- [WORK TO BE COMPLETED]
Every record below must be retyped exactly, with the pictures left out.

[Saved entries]
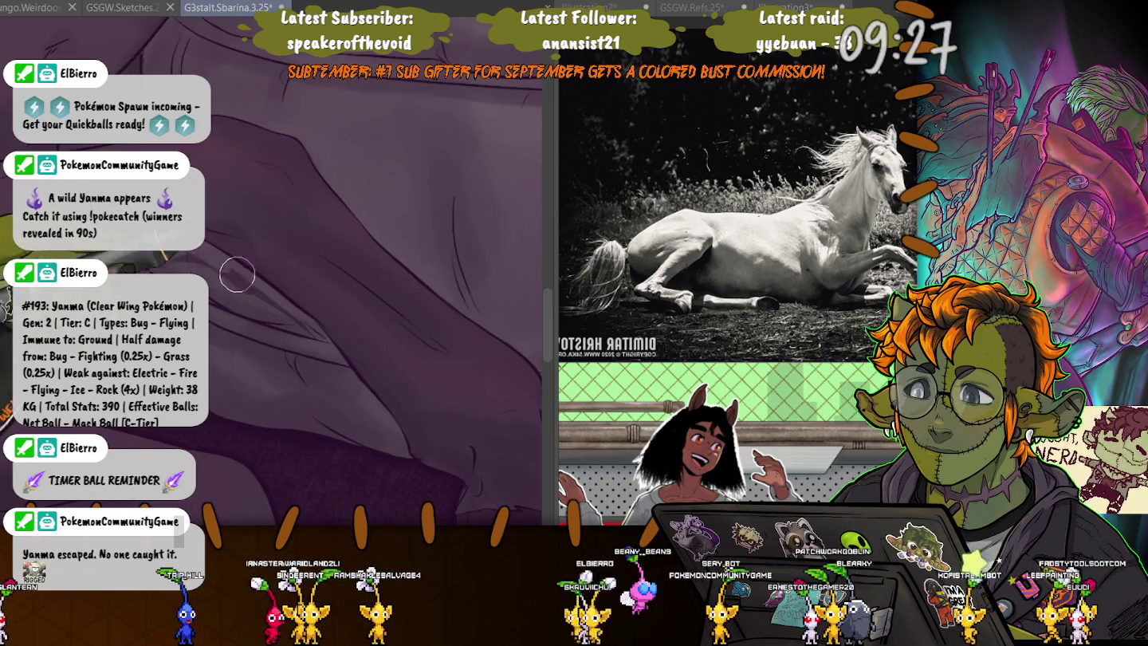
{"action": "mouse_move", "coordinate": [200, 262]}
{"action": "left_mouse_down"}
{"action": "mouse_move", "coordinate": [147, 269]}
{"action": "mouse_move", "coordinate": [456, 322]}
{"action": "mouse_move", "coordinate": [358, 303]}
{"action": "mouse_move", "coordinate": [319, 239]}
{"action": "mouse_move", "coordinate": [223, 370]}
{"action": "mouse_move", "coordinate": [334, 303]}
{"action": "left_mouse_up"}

- [RESPONSE TO THE TASK]
{"action": "mouse_move", "coordinate": [200, 262]}
{"action": "left_mouse_down"}
{"action": "mouse_move", "coordinate": [147, 269]}
{"action": "mouse_move", "coordinate": [456, 322]}
{"action": "mouse_move", "coordinate": [358, 303]}
{"action": "mouse_move", "coordinate": [319, 239]}
{"action": "mouse_move", "coordinate": [223, 370]}
{"action": "mouse_move", "coordinate": [334, 303]}
{"action": "left_mouse_up"}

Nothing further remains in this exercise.